Understanding Online Discourse

Online Discourse gives us the unique opportunity to watch our work unfold. Time and distance, which are typically barriers, provide the chance to step back, reflect, and respond. The written, visual, and audio records that remain allow us to review our experiences with enough detail so that we can enjoy them and improve. Exploring questions and building knowledge together present a focused, professional experience that results in mutual learning between students, educators, scholars, and artists.

The WEB Exchange is a collaborative environment that relies on group discussions rather than one-on-one mentoring to reach its goals.
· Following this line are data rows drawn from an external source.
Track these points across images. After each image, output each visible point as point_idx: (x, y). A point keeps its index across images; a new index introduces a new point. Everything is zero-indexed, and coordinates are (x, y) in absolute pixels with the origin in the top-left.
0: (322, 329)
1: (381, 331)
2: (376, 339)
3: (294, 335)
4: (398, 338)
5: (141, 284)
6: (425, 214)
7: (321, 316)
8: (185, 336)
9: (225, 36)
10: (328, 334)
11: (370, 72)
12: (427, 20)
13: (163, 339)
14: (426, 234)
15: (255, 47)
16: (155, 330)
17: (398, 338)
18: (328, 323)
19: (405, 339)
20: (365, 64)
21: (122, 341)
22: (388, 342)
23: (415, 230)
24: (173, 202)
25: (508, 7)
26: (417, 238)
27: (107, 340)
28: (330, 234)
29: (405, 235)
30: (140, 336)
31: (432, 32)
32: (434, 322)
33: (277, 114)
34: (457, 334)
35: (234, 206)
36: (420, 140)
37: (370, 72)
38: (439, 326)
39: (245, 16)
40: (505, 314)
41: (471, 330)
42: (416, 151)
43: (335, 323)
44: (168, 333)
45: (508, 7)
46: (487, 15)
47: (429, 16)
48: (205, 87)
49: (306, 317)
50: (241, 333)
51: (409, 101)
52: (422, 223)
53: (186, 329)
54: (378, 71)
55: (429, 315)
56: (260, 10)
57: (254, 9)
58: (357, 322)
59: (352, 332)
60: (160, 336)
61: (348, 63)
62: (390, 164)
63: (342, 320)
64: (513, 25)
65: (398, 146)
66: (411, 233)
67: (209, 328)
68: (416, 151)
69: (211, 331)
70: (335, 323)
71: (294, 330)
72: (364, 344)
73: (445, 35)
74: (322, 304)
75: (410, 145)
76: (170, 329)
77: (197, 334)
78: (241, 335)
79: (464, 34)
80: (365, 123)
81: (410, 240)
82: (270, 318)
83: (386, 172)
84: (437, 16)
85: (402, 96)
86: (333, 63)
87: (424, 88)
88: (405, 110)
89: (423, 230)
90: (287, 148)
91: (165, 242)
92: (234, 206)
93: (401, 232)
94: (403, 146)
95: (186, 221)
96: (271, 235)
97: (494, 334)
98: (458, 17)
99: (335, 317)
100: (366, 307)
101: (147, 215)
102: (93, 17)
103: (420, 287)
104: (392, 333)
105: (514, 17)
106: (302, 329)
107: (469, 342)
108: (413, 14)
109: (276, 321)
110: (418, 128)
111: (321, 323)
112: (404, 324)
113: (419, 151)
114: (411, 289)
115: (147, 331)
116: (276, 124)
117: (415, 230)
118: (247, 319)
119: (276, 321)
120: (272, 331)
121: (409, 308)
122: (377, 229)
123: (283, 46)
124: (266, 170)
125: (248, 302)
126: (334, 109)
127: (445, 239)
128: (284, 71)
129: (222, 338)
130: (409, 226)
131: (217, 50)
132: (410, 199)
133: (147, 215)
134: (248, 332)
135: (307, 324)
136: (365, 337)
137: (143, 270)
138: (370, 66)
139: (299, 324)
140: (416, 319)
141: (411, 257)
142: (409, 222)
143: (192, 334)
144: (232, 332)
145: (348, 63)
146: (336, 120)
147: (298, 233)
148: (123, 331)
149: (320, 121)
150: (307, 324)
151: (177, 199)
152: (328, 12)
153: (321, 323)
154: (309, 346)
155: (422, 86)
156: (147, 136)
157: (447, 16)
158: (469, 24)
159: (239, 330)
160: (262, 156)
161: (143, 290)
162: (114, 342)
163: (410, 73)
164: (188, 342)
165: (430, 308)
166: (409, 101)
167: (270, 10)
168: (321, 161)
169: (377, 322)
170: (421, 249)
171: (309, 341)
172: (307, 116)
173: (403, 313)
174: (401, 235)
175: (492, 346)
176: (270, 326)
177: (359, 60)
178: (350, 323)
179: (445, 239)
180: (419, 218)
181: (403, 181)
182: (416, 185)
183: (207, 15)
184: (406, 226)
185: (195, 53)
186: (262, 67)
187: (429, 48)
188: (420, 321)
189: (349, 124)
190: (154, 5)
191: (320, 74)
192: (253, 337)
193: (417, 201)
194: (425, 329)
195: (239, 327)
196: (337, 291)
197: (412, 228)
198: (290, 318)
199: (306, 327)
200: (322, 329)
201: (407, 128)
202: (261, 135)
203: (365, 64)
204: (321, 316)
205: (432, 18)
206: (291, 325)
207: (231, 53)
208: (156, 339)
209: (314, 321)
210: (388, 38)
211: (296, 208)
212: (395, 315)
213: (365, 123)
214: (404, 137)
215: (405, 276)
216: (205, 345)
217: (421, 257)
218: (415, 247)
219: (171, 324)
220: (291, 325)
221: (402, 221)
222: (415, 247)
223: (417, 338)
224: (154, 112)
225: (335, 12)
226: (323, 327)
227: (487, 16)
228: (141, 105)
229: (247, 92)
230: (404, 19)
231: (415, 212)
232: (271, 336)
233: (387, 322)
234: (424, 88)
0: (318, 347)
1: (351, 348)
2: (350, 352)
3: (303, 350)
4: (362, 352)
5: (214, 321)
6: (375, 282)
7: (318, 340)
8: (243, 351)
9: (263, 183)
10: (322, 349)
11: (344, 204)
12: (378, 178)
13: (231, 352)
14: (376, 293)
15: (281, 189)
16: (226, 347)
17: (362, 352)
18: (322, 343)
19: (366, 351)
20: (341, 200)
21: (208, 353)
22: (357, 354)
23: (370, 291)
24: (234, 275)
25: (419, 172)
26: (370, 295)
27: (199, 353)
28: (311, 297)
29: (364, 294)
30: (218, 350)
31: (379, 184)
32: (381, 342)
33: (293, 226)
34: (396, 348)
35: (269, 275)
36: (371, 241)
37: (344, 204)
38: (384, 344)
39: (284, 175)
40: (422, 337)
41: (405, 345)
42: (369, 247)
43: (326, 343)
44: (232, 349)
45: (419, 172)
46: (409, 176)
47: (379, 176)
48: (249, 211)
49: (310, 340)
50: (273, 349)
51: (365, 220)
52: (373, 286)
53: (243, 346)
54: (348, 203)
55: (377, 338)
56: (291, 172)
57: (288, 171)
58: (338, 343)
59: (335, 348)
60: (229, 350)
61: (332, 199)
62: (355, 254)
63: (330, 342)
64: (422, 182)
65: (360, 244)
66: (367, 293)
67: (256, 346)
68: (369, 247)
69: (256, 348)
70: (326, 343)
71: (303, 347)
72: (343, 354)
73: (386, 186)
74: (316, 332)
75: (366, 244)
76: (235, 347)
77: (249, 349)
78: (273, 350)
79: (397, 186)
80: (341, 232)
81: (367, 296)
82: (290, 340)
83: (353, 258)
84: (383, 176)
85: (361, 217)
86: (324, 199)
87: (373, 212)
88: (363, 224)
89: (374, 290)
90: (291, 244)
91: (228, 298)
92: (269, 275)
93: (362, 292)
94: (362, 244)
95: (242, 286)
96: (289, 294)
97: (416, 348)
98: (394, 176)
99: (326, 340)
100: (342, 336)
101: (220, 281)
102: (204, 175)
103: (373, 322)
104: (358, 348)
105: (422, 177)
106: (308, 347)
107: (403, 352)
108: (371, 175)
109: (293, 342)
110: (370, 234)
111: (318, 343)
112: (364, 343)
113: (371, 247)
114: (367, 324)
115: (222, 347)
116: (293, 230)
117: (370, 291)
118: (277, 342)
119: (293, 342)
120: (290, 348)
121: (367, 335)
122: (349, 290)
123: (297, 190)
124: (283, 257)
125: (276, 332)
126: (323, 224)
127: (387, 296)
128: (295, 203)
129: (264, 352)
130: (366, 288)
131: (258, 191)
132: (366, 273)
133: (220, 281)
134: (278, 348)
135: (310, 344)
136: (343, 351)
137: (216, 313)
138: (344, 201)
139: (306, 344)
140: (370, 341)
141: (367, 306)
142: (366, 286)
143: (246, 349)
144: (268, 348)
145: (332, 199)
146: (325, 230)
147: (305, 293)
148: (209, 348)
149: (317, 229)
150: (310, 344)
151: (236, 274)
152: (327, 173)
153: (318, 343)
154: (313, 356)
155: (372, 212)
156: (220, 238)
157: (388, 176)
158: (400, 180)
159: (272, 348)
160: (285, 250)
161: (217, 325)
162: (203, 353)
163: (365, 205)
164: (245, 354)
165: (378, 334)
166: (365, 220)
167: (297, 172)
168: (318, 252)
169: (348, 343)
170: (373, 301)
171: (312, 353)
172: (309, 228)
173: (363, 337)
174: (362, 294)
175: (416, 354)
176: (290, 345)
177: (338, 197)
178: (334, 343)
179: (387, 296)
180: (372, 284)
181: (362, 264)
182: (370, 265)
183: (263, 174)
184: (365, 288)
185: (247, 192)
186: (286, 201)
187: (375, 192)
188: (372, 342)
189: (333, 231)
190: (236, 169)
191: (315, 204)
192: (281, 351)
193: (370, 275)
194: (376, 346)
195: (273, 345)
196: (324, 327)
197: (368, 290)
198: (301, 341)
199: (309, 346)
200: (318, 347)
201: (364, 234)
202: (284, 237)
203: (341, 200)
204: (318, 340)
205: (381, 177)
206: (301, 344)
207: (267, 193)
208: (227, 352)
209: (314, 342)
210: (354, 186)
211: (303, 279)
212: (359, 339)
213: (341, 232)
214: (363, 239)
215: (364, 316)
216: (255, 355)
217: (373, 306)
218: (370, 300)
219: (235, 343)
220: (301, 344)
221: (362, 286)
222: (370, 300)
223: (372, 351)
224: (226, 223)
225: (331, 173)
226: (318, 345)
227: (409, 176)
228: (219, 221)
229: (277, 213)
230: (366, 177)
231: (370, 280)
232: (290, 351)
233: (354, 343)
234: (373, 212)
Through research and practice, we have come to identify and build on three types of discourse:

Design discussions about individual pieces of work
Dialog discussions about ideas
Information Exchange web publishing of primary resources and experiences

Design Conversations

Students, teachers, and mentors use web-based conferencing to discuss their
work.  This collaborative activity centered around one piece is open for
viewing by the entire network.  The shared focus on a single piece of work
broadens the learning of the entire group, and therefore, the results
extend to a larger number than would be found in more typical one-on-one
mentoring situations.  Working with Vermont artists, the WEB Project built
the foundation for online arts mentoring in music composition and visual
arts.  ARTT and MIDI have since become self-sustaining organizations.

 

Online Dialog

Frank back and forth discussions that bring about greater understanding of a book, a public issue, or the development of community itself, lead to a depth of learning not easily fostered online. The WEB Project has been collaborating with the Vermont Center for the Book and a network of teachers and students to increase the level of critical thinking that goes into such discussions. 


Information Exchange

A basic function of the WWW is to present information and ideas that are not readily accessible in other forms. Through agency and university partnerships, we have been able to publish information stored in local communities and expose Vermont students to cultures outside the United States. Participants include the UVM Asian Studies Outreach Program, the Oaxaca Partnership, the Putney Historical Society, the Vermont Courthouse Project, the Old Stone Museum, the Vermont Historical Society, the Sheldon Museum.